Surely nobody could in all honesty conflate a nun's habit with the compulsory full-face covering of some islamist sects?

Bearhunter said...

"It's not just a choice, it's a lifelong commitment..."

Or at least until they stopped making wearing the habit compulsory. It's amazing how many nuns switched back to civvies when the chance arose. I'm not questioning their devotion, by the way, just pointing out that many nuns clearly didn't see the wearing of the habit as a "lifelong commitment".

scrubone said...

Interesting comments in that first quote.

I was recently listening to a series of interview with a fellow called Abdul Saleeb entitled "The Dark Side of Islam".

He pointed out every time Christianity goes back to it's roots, society becomes more peaceful and caring. When Islam goes back to it's roots, it becomes more oppressive and violent.

Seán said...

Hi Lucyna - I would like to point out that I agree with both the content and intent of your post.

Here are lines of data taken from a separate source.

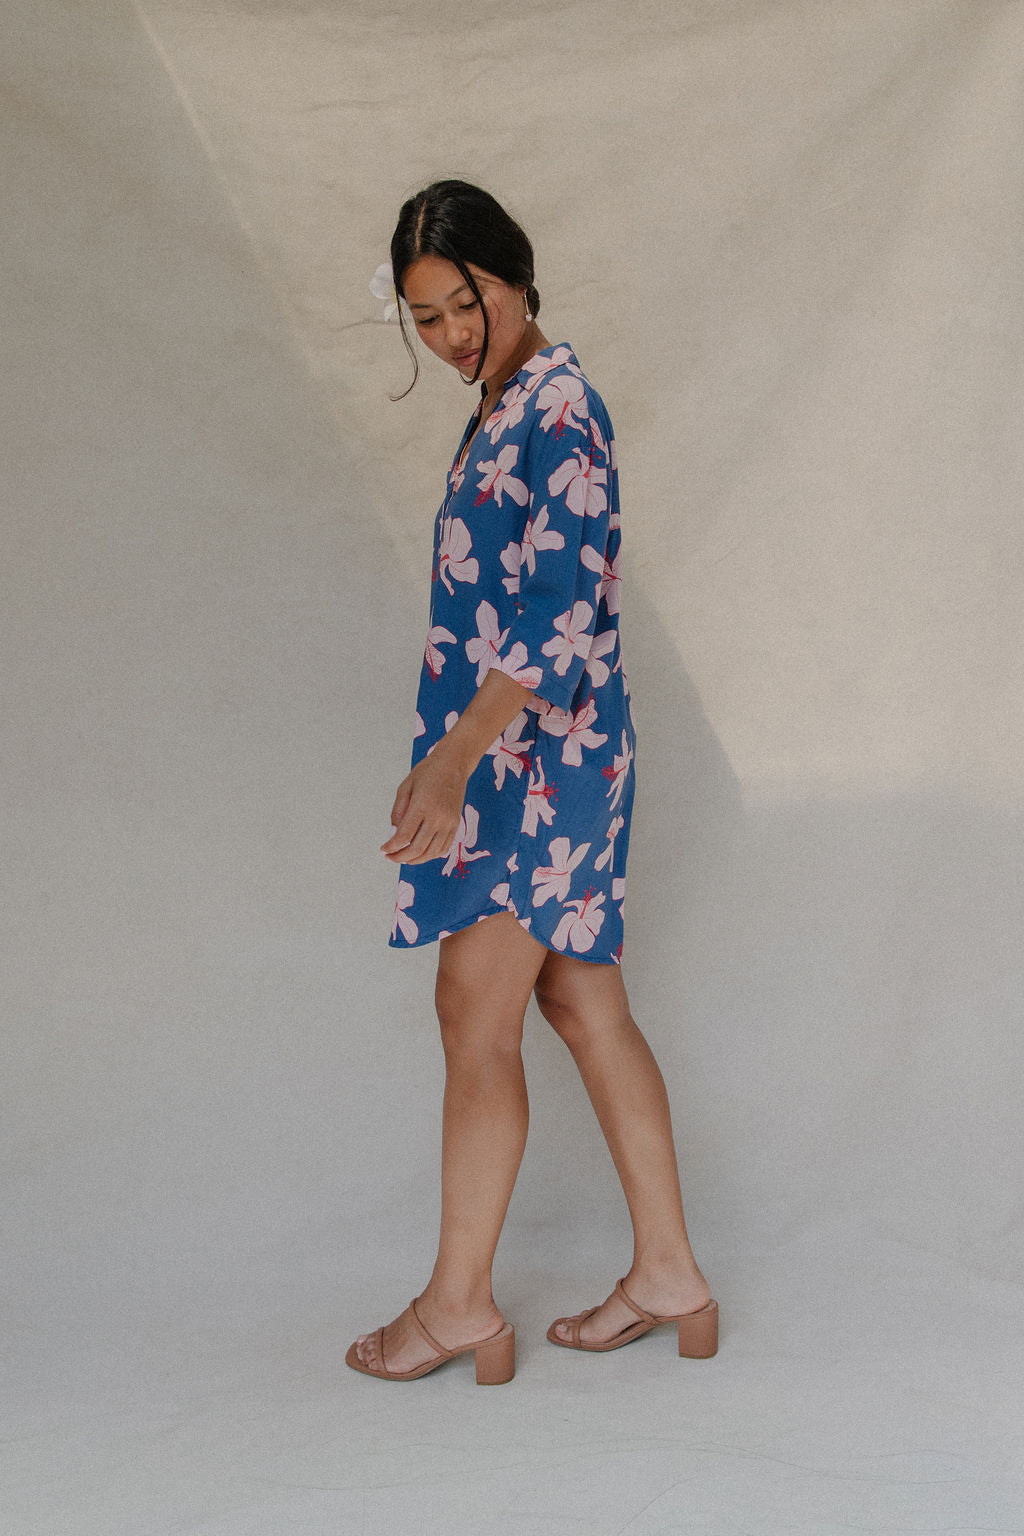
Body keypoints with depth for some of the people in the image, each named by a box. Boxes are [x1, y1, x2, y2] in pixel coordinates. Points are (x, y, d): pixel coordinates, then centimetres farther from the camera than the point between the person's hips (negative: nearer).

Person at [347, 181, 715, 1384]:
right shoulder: (506, 407, 16)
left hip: (536, 749, -10)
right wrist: (454, 758, 23)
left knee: (475, 1011, -6)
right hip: (516, 753, 10)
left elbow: (562, 606, -22)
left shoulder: (556, 405, -14)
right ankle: (668, 1277, 18)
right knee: (584, 1005, 11)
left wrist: (455, 757, -28)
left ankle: (459, 1302, 4)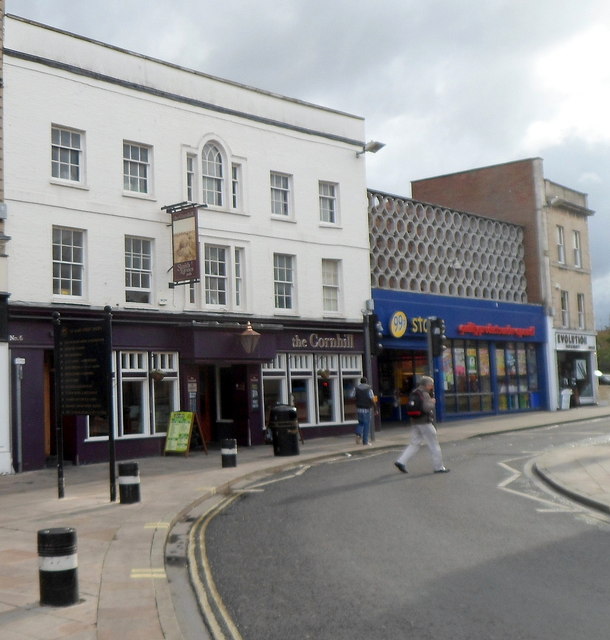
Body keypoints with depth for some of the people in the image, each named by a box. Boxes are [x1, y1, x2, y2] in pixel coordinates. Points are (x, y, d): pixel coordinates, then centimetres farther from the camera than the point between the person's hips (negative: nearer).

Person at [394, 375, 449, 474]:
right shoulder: (424, 394, -14)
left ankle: (401, 461, 4)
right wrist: (432, 402, -5)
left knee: (415, 443, 13)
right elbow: (427, 408, -24)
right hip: (424, 422, -8)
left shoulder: (414, 393, 14)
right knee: (433, 444, 1)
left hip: (414, 422, 8)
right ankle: (438, 467, 5)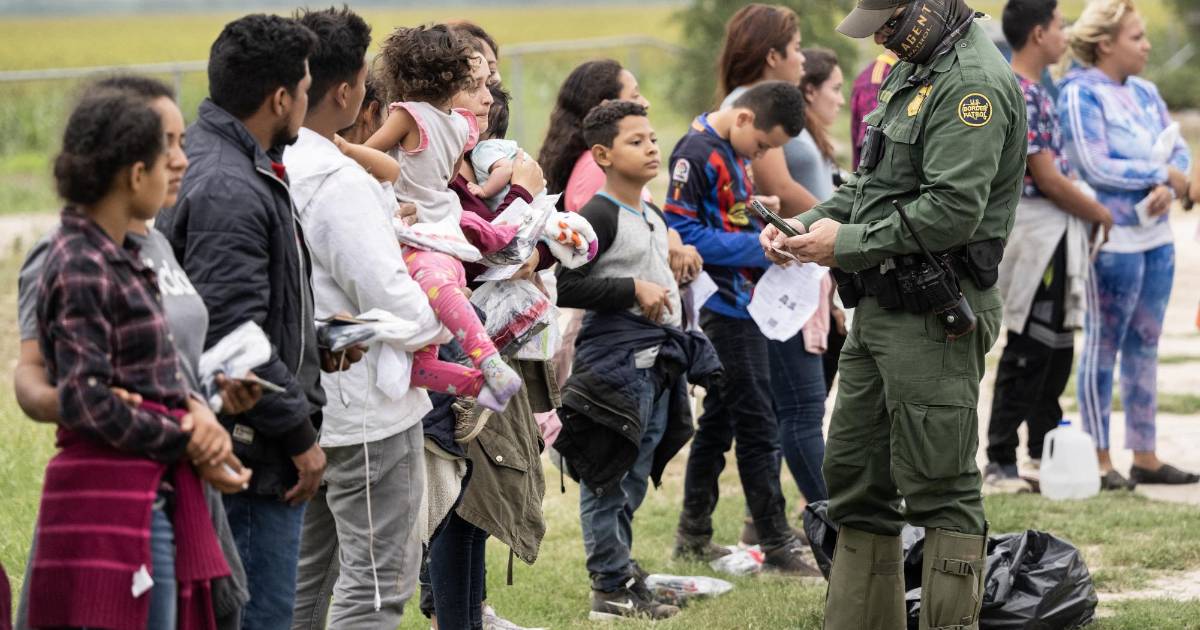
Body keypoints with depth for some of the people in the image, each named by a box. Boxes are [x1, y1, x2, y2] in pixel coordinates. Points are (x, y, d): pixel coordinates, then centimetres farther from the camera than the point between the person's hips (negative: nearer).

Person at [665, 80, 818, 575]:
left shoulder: (731, 152, 13)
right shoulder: (697, 154, -15)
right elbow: (683, 233, -21)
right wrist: (755, 247, -21)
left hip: (740, 305, 10)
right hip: (723, 307, -10)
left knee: (719, 419, 15)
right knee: (757, 426, -7)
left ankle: (693, 537, 22)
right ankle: (777, 544, -3)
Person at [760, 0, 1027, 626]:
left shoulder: (973, 83, -16)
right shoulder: (912, 71, 16)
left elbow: (952, 210, -24)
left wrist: (848, 243, -16)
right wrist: (806, 224, 8)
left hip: (932, 320, -10)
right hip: (879, 310, 10)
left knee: (939, 490, -7)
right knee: (854, 478, 14)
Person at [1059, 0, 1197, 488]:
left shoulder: (1145, 92, 12)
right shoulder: (1080, 95, -10)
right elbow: (1096, 167, -18)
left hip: (1156, 236, 8)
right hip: (1112, 240, -7)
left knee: (1145, 346, 11)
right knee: (1103, 347, -1)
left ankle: (1145, 457, 17)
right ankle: (1098, 461, 5)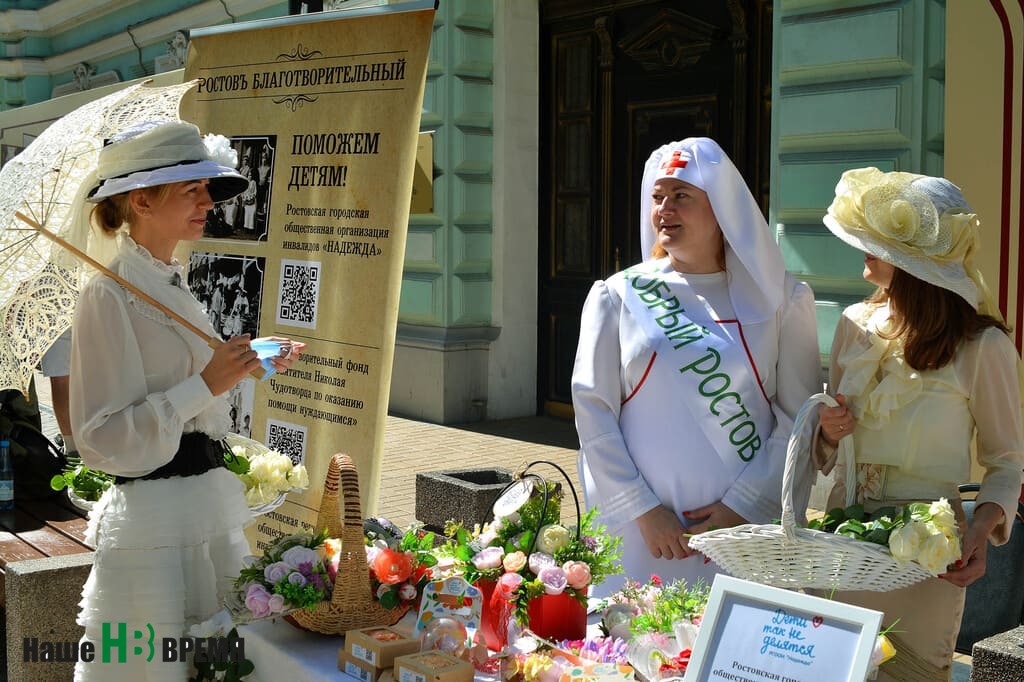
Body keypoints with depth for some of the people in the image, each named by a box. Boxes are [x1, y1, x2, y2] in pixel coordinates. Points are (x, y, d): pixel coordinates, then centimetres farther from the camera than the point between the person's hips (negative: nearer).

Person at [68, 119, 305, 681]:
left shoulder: (175, 287, 12)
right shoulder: (109, 296, -14)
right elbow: (102, 438, -18)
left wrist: (255, 365, 15)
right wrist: (205, 385, -22)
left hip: (213, 506, 8)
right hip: (152, 518, -8)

But I would like to digress a bit from the first external quote you make. "...But when we see a Muslim woman who is covered – it is associated with terrorism and oppression."

I am not sure how true this is, probably not much, but I would like to state that if a Muslim woman wants to wear this garb then this is a personal choice I can respect. Of course, this cover private and general public environments, but it is important to note that in our Western society the wearer must be aware of the local customs and traditions which do not normally include the wearing of such attire. What this means is that our society is not used to such attire, but it is not just about clothing, but moreso the covering of the face. So when such a person enters a interactive situation like a job interview, or court appearance, they would do well to become aware of the local customs and adjust accordingly. To expect the local society to naturally and automatically accommodate their non-local customs is just plain unreasonable.

The opposite is true of course in that (Western) foreigners must at least understand and respect the local customs of the (non-Western) society they enter, but it would also be nice for that society to respect the wishes of the foreigner in a private capacity.

The reasons for giving a nun the respect mentioned you have covered already. It is less to do with the dress, and more to do with the practice. But back to the quote it would be foolish to automatically associate a Muslim woman in her local dress with terrorism and oppression; it's naive in fact. We should allow her the freedoms we offer in our society, but conversely she needs to be aware of the cultural norms present and adjust accordingly. It's by making efforts to fit in to the new society that makes their presence all the more accommodating.